Respiratory Regulation System
The respiratory system plays a crucial role in regulating acid-base balance by regulating the exhalation and retention of carbon dioxide, CO2 (Figure 20.11). Carbon dioxide reacts with water in the blood to form carbonic acid, which is the primary acid in the blood. In the lungs, carbonic acid disassociates back into carbon dioxide and water. Increasing the rate and depth of respirations allows the body to exhale more CO2, which lowers the net carbonic acid level in the blood. On the other hand, taking shallow breaths or holding your breath retains CO2, which causes the carbonic acid level in the blood to rise.
The respiratory regulation system acts as a counterbalance to the renal regulation system. If an acid-base imbalance develops as a result of a renal problem, the patient’s respiratory system adjusts the depth and rate of respiration to compensate.
Renal Regulation System
The renal system regulates acid-base balance by controlling serum levels of bicarbonate, HCO3– (Figure 20.12). Bicarbonate is a base, and alterations in excretion or reabsorption of bicarbonate cause acid-base imbalances. If the kidneys excrete an excess of bicarbonate in the urine, the patient develops metabolic acidosis. On the other hand, if the kidneys retain too much bicarbonate, the patient develops metabolic alkalosis. Common causes of metabolic acidosis include chronic diuretic use, chronic renal insufficiency, and elevated blood ketone levels.

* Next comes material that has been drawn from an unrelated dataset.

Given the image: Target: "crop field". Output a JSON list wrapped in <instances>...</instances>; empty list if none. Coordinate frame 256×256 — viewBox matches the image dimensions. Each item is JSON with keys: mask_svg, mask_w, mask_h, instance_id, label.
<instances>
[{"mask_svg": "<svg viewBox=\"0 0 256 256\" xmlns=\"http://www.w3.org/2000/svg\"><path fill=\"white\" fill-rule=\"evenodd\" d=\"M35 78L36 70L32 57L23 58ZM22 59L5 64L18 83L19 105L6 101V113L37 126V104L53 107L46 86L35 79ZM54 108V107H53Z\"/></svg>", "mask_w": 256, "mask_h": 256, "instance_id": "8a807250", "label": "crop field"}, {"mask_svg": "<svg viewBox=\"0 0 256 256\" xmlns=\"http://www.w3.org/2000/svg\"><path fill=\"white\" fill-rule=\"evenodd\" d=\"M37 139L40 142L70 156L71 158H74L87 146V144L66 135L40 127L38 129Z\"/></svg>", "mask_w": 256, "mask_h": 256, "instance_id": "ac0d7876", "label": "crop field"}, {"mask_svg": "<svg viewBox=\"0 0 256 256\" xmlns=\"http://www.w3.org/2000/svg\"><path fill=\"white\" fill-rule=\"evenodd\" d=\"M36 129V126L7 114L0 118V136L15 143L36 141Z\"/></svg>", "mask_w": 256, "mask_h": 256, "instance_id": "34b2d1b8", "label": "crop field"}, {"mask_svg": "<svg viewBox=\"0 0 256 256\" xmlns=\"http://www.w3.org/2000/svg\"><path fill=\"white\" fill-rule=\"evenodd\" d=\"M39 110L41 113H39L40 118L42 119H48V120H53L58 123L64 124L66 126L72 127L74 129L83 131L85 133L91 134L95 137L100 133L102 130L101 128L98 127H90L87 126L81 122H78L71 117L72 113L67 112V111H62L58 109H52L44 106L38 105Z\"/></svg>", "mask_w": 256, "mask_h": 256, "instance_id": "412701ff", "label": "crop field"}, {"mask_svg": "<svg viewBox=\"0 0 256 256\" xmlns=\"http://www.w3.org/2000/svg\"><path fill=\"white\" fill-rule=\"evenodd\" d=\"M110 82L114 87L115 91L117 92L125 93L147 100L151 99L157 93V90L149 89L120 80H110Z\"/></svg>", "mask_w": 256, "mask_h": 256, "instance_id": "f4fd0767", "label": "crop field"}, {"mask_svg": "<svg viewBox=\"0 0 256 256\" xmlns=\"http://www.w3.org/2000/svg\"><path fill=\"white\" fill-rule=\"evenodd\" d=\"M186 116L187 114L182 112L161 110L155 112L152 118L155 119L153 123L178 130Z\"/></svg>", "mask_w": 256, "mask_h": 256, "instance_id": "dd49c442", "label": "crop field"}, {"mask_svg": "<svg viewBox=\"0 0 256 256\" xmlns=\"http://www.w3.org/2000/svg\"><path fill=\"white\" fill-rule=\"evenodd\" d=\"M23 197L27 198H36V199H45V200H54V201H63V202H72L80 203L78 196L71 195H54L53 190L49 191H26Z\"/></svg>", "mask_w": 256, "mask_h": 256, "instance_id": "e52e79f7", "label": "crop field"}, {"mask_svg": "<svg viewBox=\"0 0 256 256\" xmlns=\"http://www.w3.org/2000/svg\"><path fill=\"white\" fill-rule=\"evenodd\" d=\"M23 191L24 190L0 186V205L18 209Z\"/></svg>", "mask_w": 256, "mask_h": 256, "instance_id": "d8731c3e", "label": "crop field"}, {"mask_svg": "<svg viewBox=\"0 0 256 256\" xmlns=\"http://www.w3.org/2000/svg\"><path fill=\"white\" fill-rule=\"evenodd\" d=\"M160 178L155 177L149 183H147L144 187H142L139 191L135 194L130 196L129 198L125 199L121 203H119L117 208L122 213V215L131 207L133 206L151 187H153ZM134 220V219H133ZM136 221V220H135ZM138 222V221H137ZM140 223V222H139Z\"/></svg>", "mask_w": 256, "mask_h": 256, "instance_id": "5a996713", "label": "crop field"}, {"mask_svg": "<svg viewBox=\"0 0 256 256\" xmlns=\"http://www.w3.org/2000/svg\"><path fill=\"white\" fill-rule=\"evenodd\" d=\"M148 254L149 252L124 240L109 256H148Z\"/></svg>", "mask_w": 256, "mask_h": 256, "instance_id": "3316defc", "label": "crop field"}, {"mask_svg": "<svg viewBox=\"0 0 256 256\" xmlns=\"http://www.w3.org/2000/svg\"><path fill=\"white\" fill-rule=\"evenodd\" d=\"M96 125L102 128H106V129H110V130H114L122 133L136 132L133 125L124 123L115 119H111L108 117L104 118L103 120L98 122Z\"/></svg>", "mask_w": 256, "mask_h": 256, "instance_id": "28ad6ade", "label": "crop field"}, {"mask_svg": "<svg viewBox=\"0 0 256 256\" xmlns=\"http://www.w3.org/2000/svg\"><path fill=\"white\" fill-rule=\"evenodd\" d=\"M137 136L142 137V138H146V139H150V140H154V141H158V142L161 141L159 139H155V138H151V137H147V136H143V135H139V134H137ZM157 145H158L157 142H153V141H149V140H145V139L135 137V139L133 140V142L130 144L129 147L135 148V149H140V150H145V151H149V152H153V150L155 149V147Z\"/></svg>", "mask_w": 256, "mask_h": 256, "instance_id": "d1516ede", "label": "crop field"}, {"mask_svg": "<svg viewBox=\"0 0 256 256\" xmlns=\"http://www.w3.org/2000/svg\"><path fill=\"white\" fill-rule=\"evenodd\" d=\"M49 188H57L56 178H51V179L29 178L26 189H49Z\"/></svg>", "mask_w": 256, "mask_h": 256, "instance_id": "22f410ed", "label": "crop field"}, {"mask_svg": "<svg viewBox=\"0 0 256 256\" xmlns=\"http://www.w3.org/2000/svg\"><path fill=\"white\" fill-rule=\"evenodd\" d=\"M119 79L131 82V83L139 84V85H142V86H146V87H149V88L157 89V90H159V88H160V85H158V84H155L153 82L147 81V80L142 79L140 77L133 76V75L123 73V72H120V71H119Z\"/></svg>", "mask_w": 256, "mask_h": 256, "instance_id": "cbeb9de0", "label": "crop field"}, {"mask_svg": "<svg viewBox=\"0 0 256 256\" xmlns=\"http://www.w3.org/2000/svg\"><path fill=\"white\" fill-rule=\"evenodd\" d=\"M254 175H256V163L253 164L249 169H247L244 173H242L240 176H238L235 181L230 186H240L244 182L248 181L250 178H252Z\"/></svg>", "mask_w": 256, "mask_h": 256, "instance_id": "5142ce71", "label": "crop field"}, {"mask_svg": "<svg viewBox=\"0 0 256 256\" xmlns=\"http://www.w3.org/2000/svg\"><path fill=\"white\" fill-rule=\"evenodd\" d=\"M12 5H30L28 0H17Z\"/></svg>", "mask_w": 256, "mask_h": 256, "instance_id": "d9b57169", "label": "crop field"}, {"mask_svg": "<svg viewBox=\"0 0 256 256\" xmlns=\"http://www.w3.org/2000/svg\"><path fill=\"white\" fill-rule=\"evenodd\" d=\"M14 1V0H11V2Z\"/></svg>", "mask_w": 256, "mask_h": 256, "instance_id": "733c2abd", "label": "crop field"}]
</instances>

The renal system acts as a counterbalance to the respiratory system. If a patient develops respiratory acidosis, their body senses the increase in acid through the use of chemoreceptors, which stimulates the kidneys to reabsorb more bicarbonate. On the other hand, if a patient develops respiratory alkalosis, that stimulates the renal system to excrete more bicarbonate. Having less bicarbonate in the blood offsets the decrease of carbon dioxide, which is bound with water to form carbonic acid in the blood.